Playing havoc with shadows the severely slanting sun beams bend perspective and cast impossible reflections on blank walls.



As if forbidden the vivid lines, like a cage, keep the intensity of the colour trapped behind. Balanced by the darkness in the background of shadows the intensity becomes contrast and nothing becomes something.



Monday, April 18, 2005

Zen - our face

Zen teaching is like a window. At first we look at it, and see only the dim reflection of our own face. But as we learn, and our vision becomes clear, the teaching becomes clear. Until at last it is perfectly transparent. We see through it. We see all things: our own face.

- STEPHEN MITCHELL, DROPPING ASHES ON THE BUDDHA

goddess of poetry



A day of rain followed by early morning sunshine lights up the snow covered back of the elephant and reminds those below of winter still up high, though spring seems to be everywhere low to the ground.



Waiting for Jenn and Robin to arrive I sit in the sunshine and watch the fluff ball of a cat circle around me. Ever wary of pain it cowers within reach as if a striking hand is what it always expects. Curiousity didn't kill this cat but it helped record the inquisitive face.



Aligned with the magnetic field surrounding the earth the shadow is expected to fall on the dial where the hour is kept.

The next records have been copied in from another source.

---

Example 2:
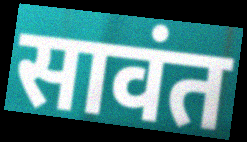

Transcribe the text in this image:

सावंत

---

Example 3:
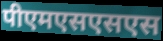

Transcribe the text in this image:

पीएमएसएसएस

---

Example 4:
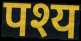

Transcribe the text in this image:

पश्य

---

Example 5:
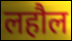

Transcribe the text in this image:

लहौलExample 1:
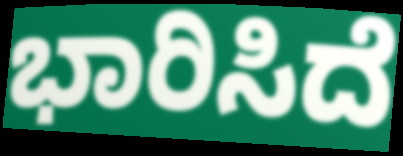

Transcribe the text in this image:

ಭಾರಿಸಿದೆ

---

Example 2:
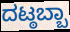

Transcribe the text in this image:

ದಟ್ಠಬ್ಬಾ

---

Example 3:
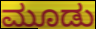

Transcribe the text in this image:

ಮೂಡು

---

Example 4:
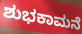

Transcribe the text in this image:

ಶುಭಕಾಮನೆ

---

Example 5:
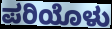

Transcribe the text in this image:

ಪರಿಯೊಳು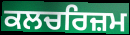
ਕਲਚਰਿਜ਼ਮ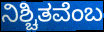
ನಿಶ್ಚಿತವೆಂಬ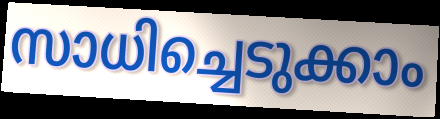
സാധിച്ചെടുക്കാം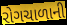
રોગચાળાની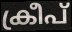
ക്രീപ്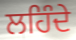
ਲਹਿੰਦੇ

Hardly more accurate than looking in the sky although that takes some familiarity with the season and the effects of daylight saving time.



Without the precision of down the lens perspective, aligning lines is merely a guess but the colour still shines behind the lines perfectly set up or not.

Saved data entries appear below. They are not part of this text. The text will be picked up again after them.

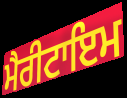
ਮੈਰੀਟਾਇਮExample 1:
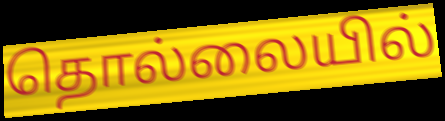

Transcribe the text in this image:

தொல்லையில்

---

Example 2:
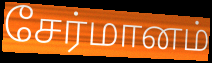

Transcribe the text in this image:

சேர்மானம்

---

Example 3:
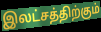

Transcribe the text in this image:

இலட்சத்திற்கும்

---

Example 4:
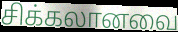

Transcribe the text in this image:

சிக்கலானவை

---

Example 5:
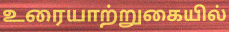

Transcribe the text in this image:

உரையாற்றுகையில்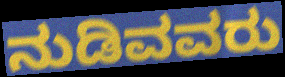
ನುಡಿವವರು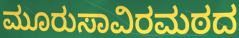
ಮೂರುಸಾವಿರಮಠದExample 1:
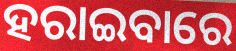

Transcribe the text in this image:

ହରାଇବାରେ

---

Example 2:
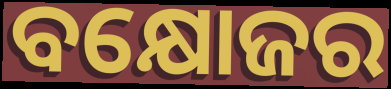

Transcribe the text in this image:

ବକ୍ଷୋଜର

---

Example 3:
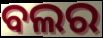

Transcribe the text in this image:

ବଲର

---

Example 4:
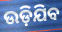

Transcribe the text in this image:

ଉଡ଼ିଯିବ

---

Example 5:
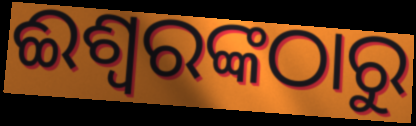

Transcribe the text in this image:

ଈଶ୍ଵରଙ୍କଠାରୁ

Behind the close up view, she hovers like an angel descended with holy halo light beaming from her aura, the goddess of poetry lurks in the background, unsure of today's disguise.

Sunday, April 17, 2005

Zen - moody

To use the self is to forget it. Anxiety turns into purposeful action. Brooding disappears, daydreaming disappears. All beings enrich the universe with uniquely varied creativity. Our experiences in practice, education, and realization function in synergy to give that enrichment its fullest possible blessing. It is the self forgotten that achieves this.

- ROBERT AITKEN, ENCOURAGING WORDS

time zones out



Suspended above the flow of the creek, separated by empty space, the fruit of the branch extended, catches my eye in glistening rain.



Out and back again in concentric circles.



Time eats metal with rust and emotions remain locked inside a tired day of soft rainfall and forged dreams.